Let’s start to build & deploy with Cloud Run
Follow these 3 simple steps to deploy your serverless app with Google Cloud Run
Cloud Run brings the flexibility of containers to the simplicity of serverless. Here, I mentioned the term“serverless”;
So, what’s serverless? In the normal approach of running an application, both the server hardware and server processes should be running somewhere. The difference in serverless applications compared to the normal approach is that the organization building and supporting a ‘serverless’ application is not looking after that hardware or those processes. They are outsourcing this responsibility to someone else.
Given you have some idea on serverless, let's move onto Cloud Run; If I run my code in a VM or a container, I need to choose;
- Any Programming Language
- Any Framework
- Any Libraries
And also I need to configure runtime environment, networking, operating system, and other infrastructure (All operational activities).
However, if I choose serverless we don’t have to worry about the infrastructure because, serverless provides you Invisible Infrastructure, Automatic Scaling and Pay-per-use.
I mentioned about Automatic Scaling above.
So, what is Automatic Scaling in an infrastructure scenario?
Scaling is mainly divided into two categories;
- Horizontal automatic scaling - Automatically creates more VMs(virtual machines/instances) when demand increases and automatically removes instances when demand decreases.
- Vertical scaling - Adding more RAM, CPU etc. when demand increases and remove RAM, CPU when demand decreases.
In this case, what Cloud Run does is Horizontal scaling ie. adding VMs.
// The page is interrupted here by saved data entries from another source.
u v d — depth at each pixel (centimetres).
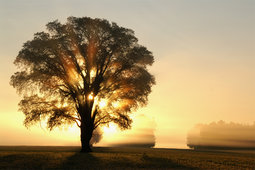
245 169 3014
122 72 4391
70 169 2812
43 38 4275
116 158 3503
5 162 3128
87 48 4184
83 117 4347
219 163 3466
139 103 4434
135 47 4422
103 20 4325
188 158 3881
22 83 4197
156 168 2942
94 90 4316
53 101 4303
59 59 4247
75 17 4353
So, simply Cloud Run is a combination of simplicity and flexibility.
When you finish writing your app you can deploy it to Cloud Run in three simple steps.
- Define - Writing a Dockerfile. (If you don’t know how it works; you can find it here). A Dockerfile is similar to this;
2. Publish- Publish your docker container to GCP Container Registry; For this, you need to follow these steps,
i) After you have successfully built the docker container you need to copy it to your Google Cloud project. What I recommend is, you can make directories and add your simple app with your Dockerfile included in it, using Linux commands.
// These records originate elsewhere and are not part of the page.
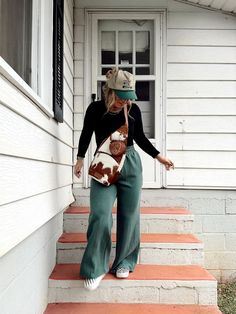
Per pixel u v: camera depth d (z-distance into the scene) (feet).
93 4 13.12
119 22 13.26
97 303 7.97
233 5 12.55
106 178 7.57
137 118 8.23
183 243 9.16
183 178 12.87
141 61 13.21
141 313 7.52
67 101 11.27
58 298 7.98
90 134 8.09
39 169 7.06
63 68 10.13
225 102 13.01
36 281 6.97
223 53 13.09
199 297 8.01
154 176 12.90
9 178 5.11
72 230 10.30
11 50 7.55
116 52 13.21
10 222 5.13
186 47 13.09
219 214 11.87
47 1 8.65
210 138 12.93
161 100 13.00
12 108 5.25
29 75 8.15
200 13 13.11
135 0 13.11
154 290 8.01
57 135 9.15
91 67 13.11
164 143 12.91
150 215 10.30
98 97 13.20
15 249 5.62
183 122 12.96
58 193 9.25
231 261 11.84
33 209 6.51
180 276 8.21
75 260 9.15
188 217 10.30
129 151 7.93
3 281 5.05
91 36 13.14
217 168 12.88
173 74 13.05
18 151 5.56
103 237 7.55
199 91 13.02
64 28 10.71
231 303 10.12
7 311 5.23
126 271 8.07
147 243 9.14
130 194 7.86
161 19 13.10
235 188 12.82
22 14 7.95
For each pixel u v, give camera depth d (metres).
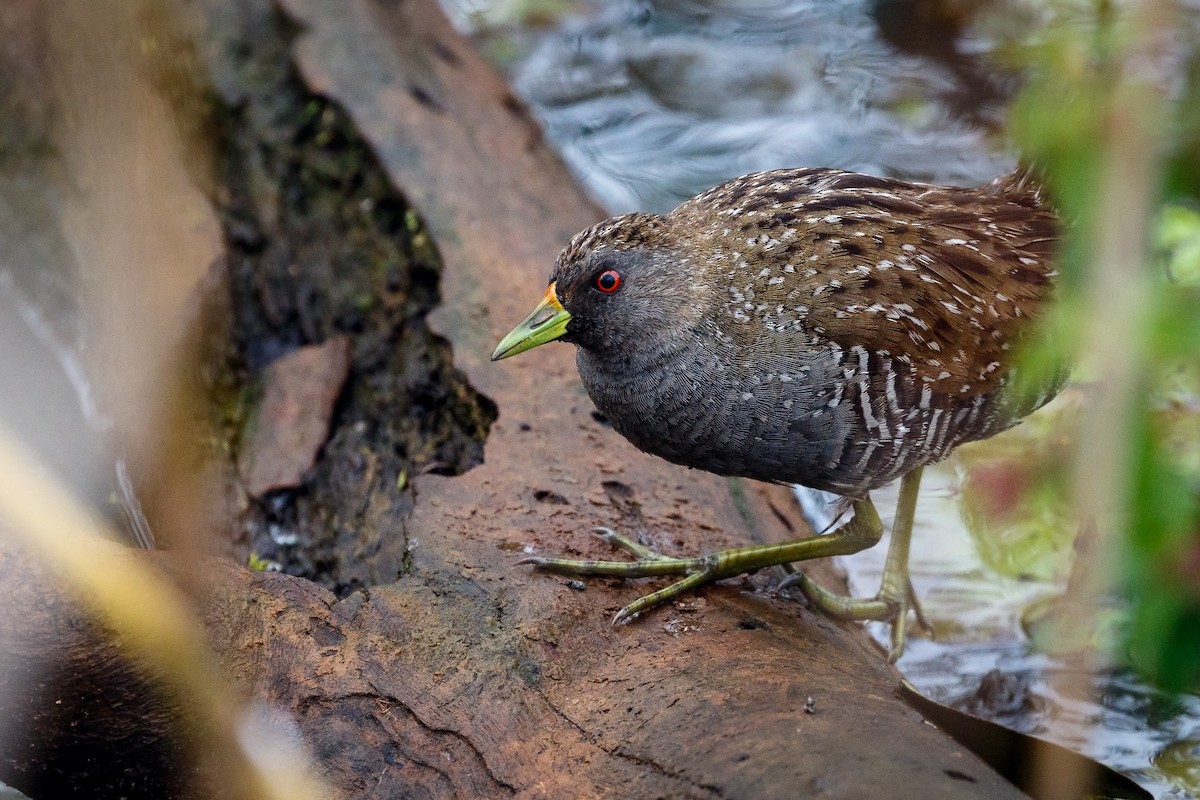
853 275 7.63
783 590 8.05
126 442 9.80
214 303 10.69
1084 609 5.64
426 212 10.93
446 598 7.36
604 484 8.67
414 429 9.70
ii) After that, once again build your docker image.
iii) After you have successfully built it you can run it in the cloud shell. You can open another cloud shell and test the container with the curl command.
iv) Then if it’s running properly you can push it to the container registry. First of all, you need to tag it. For that follow this command;
docker tag [image-name:version] gcr.io/[project-id]/[image-name:version]
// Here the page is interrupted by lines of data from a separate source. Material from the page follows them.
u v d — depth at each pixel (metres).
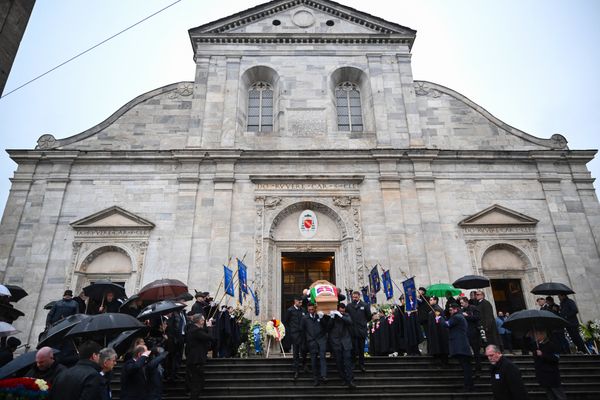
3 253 17.95
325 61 23.19
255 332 15.70
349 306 11.84
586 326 15.86
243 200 19.66
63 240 18.47
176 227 18.80
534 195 20.11
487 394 10.19
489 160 20.80
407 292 13.56
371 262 18.58
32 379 6.23
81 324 7.60
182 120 21.61
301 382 11.01
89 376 5.72
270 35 23.55
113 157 20.19
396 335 13.23
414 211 19.47
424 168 20.41
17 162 19.86
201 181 19.86
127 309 11.72
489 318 12.37
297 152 20.36
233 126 21.17
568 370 11.65
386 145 21.08
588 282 18.19
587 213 19.61
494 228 19.33
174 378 10.70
v) After that, you can simply push your docker container into the Container Registry. For that follow this command,
docker push gcr.io/[project-id]/[image-name:version]
vi) Finally, you have successfully pushed it into the Container Registry; To find your image, navigate via the console to Tools > Container Registry or visit:
http://gcr.io/[project-id]/[image-name]. You should land on a similar page:
3. Deploy- Deploy your published container to Cloud Run. To do that, follow this command in your cloud shell;
gcloud beta run deploy \ --image gcr.io/[project-id]/[image-name]
On successful deployment, the command line will display the service URL of your app.
And also Cloud Run supports you to enable Kubernetes clusters in your Cloud Run service, also known as enabling GKE (Google Kubernetes Engine). For that, you need to follow this command;
gcloud beta run deploy \ — image gcr.io/[project-id]/[image-name] — cluster=[cluster-name]
Above command only works for existing GKE clusters. If you don’t have a GKE cluster you need to create it.
Finally; In the above scenario, I mentioned something called “Kubernetes”. In simple terms, Kubernetes is a container orchestrating framework; What it does is, it manages containers at scale.
Cloud Run gives you a platform for the Dev environment. And it will take the responsibility of Operations (Ops part). Simply, it is considered a PaaS (Platform as a Service). It enables you to run stateless containers that are invocable via web requests or Cloud Pub/Sub events. It lets you choose to run your containers either fully managed with Cloud Run, or in your Google Kubernetes Engine cluster with Cloud Run on GKE.